* **本文抜粋**
従って、条件を満たす組は、(a,b,c)=(5,16,19)
(2) c=31 から 4c=124 で、17<c/√3<18 から a≦17
8<(2-√3)c<9 から2数の小さい方は、8 以下
よって、足して 124、掛けて 3a^2 となる2数(小さい方は、8 以下)は、
(1,123)→a=√41でNG
(2,122)→積が3で割り切れない
(3,121)→a=11でOK
(4,120)→a=4√10でNG
(5,119)→積が3で割り切れない
(6,118)→a=2√59でNG
(7,117)→a=√273でNG
(8,116)→積が3で割り切れない
により、(3,121) だけであり、a=11、b=(2c-a-3)/2=24 となります。
従って、条件を満たす組は、(a,b,c)=(11,24,31)
(3) c=2019 から 4c=8076 で、1165<c/√3<1166 から a≦1165
540<(2-√3)c<541 から2数の小さい方は、540 以下
よって、足して 8076、掛けて 3a^2 となる2数(小さい方は、540 以下)を
考えればよいわけですが、8076 が 3 で割り切れることから、2数と a は
いずれも 3 の倍数となりますので、最初から 3 で割って、「足して 2692、
掛けて 3(a/3)^2 となる2数(小さい方は、180 以下)」で考えます。
これを総当たりしていくのは少々大変ですので、候補の2数を挙げて絞
る方式にします。
2692=2^2×673 なので、2数のいずれかが 2、3 以外の素因数 p を奇
数個持つと、他方は p で割り切れず、3(a/3)^2 の形になりません。
よって、2数は、2^p×3^q×(自然数)^2 の形だけ考えれば十分です。
2数の p は、(0,0)、(1,1) のいずれかの組、2数の q は、(0,1) と考えて
差し支えありません。
(素因数 2 や 3 を2個以上持つような場合は、正の偶数個分は(自然数)
に含めて考えられます。)

* **抽出記録**
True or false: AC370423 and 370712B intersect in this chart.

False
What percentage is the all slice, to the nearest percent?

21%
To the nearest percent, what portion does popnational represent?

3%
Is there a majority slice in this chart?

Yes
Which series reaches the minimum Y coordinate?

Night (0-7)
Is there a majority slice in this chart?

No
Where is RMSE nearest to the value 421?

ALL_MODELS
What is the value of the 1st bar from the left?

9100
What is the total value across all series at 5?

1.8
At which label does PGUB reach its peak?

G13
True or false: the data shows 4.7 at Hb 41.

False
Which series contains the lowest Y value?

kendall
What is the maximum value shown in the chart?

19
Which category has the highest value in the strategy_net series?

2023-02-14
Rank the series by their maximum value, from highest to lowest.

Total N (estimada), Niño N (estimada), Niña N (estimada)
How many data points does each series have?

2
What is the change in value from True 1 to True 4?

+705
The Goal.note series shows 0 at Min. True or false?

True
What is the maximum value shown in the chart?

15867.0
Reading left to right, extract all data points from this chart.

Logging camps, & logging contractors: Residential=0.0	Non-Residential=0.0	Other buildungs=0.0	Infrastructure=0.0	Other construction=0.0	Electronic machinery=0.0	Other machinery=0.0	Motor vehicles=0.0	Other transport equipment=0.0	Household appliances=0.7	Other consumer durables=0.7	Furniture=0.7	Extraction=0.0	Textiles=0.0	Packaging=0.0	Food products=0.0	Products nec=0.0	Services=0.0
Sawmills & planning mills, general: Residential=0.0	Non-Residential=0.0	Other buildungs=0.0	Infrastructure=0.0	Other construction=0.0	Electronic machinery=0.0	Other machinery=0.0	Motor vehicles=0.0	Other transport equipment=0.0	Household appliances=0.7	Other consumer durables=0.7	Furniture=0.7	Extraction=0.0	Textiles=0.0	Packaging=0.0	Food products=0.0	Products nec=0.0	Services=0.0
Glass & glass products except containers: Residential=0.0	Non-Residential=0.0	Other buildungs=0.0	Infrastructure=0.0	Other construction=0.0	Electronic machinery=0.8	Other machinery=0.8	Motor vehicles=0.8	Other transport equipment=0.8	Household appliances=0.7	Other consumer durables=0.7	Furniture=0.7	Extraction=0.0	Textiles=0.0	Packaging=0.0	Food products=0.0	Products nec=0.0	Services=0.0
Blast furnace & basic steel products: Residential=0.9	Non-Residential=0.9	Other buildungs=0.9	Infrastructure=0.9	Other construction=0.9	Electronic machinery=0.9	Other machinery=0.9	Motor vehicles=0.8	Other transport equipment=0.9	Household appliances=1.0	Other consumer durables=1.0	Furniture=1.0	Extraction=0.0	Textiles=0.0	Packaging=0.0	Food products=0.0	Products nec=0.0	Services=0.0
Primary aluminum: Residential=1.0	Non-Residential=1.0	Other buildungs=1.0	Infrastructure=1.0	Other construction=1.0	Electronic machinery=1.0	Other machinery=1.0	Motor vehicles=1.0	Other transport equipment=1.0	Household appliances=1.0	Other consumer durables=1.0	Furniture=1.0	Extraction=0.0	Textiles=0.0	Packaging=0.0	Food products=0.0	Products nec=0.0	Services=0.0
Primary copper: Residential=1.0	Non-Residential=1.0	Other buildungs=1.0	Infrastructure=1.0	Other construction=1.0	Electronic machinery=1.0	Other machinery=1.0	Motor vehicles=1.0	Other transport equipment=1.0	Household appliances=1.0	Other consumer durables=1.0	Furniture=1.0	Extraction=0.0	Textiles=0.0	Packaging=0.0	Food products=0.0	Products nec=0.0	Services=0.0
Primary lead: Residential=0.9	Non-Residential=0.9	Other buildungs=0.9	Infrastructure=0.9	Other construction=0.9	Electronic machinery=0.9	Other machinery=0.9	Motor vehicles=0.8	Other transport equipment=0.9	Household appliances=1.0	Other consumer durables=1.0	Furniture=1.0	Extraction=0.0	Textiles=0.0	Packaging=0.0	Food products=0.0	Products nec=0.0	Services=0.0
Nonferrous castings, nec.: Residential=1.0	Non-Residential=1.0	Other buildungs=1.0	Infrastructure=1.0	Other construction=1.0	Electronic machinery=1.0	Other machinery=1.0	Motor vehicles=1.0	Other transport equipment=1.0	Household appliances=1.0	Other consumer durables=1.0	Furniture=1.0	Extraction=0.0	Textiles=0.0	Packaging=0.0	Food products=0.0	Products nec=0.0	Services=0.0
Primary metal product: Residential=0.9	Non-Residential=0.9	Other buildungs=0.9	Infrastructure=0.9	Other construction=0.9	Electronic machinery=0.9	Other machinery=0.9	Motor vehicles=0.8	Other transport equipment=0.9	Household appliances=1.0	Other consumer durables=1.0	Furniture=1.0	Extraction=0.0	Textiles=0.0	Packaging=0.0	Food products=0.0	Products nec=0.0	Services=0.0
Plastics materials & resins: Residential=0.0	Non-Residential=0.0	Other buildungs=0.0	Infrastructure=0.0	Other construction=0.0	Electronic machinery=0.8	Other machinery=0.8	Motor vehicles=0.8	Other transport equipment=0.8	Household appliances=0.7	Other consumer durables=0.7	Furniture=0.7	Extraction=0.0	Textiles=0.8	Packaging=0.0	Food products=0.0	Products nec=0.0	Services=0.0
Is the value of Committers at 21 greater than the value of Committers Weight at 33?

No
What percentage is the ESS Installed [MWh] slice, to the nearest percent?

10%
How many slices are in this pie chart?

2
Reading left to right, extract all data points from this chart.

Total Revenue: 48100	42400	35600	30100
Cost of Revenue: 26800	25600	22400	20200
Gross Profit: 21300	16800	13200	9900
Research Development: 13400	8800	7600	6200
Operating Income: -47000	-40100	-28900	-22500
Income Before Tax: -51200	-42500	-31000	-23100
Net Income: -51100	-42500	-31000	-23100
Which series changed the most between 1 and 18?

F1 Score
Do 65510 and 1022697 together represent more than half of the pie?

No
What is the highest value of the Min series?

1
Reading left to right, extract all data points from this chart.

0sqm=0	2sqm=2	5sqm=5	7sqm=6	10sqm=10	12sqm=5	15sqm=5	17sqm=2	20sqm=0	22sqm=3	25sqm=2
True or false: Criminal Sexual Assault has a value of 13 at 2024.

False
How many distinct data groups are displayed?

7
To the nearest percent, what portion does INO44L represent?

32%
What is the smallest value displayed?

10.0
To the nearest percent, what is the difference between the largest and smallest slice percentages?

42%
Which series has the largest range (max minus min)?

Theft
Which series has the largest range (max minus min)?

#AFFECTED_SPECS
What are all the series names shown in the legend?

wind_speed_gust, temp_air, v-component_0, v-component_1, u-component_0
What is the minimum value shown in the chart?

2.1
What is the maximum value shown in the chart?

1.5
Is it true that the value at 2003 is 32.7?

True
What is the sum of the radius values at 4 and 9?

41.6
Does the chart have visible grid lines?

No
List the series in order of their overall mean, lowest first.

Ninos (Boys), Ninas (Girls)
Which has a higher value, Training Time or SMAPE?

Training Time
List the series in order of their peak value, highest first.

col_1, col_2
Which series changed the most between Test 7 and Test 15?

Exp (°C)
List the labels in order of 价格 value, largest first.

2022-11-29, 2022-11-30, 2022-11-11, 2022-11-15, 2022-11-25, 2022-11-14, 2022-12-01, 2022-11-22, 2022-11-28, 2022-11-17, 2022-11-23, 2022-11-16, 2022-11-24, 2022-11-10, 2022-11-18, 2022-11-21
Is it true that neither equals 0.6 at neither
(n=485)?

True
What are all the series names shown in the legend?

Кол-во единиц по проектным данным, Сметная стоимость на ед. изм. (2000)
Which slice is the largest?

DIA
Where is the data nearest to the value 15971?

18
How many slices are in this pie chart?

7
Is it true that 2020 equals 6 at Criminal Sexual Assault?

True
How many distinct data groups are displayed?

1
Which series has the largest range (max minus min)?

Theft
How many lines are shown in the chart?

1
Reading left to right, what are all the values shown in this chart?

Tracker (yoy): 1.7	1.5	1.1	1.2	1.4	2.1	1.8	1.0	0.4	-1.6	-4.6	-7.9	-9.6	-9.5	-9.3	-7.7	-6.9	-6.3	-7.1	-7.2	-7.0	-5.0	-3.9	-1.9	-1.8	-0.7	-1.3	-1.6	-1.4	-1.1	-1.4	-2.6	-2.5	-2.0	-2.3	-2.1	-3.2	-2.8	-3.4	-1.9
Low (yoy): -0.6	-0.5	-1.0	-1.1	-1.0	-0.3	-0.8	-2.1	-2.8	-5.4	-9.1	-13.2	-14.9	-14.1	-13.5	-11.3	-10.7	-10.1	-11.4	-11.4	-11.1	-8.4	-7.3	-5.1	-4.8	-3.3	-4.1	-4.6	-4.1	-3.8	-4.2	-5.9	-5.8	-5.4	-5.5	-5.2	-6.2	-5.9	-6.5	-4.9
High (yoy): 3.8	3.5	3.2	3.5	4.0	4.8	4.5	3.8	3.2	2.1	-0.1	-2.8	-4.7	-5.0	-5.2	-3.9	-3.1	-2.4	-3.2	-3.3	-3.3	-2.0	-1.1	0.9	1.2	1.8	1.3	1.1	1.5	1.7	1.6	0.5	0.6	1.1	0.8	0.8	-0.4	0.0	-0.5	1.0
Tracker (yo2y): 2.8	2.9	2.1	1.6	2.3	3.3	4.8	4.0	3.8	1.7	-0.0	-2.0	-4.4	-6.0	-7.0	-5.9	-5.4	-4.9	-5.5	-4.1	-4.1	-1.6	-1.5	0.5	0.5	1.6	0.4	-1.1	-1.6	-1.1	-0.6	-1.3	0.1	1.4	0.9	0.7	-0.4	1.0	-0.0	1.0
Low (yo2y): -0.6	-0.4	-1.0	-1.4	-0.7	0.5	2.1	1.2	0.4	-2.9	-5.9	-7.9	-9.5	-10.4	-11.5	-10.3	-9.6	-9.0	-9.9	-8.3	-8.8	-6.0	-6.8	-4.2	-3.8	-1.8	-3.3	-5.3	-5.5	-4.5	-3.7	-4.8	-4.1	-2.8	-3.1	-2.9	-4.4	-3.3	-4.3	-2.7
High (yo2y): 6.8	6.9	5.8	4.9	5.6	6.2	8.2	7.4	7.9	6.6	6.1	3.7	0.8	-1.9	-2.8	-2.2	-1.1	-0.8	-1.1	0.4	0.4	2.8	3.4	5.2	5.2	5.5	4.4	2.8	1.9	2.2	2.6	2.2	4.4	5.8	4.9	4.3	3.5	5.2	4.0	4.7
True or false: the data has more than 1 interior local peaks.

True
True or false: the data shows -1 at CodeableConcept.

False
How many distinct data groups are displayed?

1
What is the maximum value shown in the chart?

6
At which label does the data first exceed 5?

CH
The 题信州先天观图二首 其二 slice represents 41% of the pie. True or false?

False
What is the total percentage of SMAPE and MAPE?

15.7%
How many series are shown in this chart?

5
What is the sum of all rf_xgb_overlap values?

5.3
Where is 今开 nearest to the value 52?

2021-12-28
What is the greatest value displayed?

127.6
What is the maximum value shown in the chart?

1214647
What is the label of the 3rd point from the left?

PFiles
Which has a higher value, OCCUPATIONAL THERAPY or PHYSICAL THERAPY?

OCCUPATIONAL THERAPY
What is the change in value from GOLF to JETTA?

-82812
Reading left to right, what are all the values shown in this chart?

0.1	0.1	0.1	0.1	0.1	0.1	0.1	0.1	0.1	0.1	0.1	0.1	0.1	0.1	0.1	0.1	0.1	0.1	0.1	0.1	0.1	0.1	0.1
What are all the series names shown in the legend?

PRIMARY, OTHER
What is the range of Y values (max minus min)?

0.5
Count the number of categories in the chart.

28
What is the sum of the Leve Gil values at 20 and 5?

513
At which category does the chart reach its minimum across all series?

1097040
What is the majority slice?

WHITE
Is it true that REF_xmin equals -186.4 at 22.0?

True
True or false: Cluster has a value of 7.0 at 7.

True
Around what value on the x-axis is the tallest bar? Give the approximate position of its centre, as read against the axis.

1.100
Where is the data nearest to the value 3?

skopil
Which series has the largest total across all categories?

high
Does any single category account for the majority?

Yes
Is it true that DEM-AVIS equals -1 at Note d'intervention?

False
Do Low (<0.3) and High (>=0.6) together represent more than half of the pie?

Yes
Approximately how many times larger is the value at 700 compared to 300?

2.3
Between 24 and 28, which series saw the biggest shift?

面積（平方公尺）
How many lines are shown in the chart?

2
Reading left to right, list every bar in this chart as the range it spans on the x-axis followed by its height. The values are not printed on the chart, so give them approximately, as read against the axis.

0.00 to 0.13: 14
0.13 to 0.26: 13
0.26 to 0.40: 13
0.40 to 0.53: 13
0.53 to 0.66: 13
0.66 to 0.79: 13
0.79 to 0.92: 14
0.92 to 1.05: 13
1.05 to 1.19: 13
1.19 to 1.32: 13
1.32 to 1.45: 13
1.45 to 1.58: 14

* **指示**
1. 本文抜粋の「2692=2^2×673 なので、2数のいずれかが 2、3」から「に含めて考えられます。)」までを、そのまま書き出せ。
2. 本文抜粋の(2)で、条件を満たす組(a,b,c)は何とされているか。
3. 整数の組(a,b,c)を求めるこの解答を、最後の文の後から引き継いで書き進めよ。
記録は本文とは別の資料である。

* **各問の解答**
1.
2692=2^2×673 なので、2数のいずれかが 2、3 以外の素因数 p を奇
数個持つと、他方は p で割り切れず、3(a/3)^2 の形になりません。
よって、2数は、2^p×3^q×(自然数)^2 の形だけ考えれば十分です。
2数の p は、(0,0)、(1,1) のいずれかの組、2数の q は、(0,1) と考えて
差し支えありません。
(素因数 2 や 3 を2個以上持つような場合は、正の偶数個分は(自然数)
に含めて考えられます。)

2. (a,b,c)=(11,24,31)

3.
小さい方が、180 以下なので、大きい方は、2512〜2691 となりますが、
この範囲で、平方数は、51^2=2601 のみ、2×平方数は、2×36^2=2592
のみ、3×平方数は、3×29^2=2523 のみ、6×平方数は、6×21^2=2646
のみですから、大きい方の候補は、2523、2592、2601、2646 の4個です。
すると、小さい方は順に、169、100、91、46 となり、91 と 46 は、
2^p×3^q×(自然数)^2 の形になっておらず不適、100は、
100×2592=10^2×2×36^2≠3(a/3)^2 で不適ですから、(169,2523) だけ
が適解として残ります。
従って、169×2523=13^2×3×29^2=3×(13×29)^2 から
a=13×29×3=1131、b=(2c-a-169×3)/2=1200
なので、条件を満たす組は、(a,b,c)=(1131,1200,2019) となります。
GAI さんからのコメントです。(平成31年1月6日付け)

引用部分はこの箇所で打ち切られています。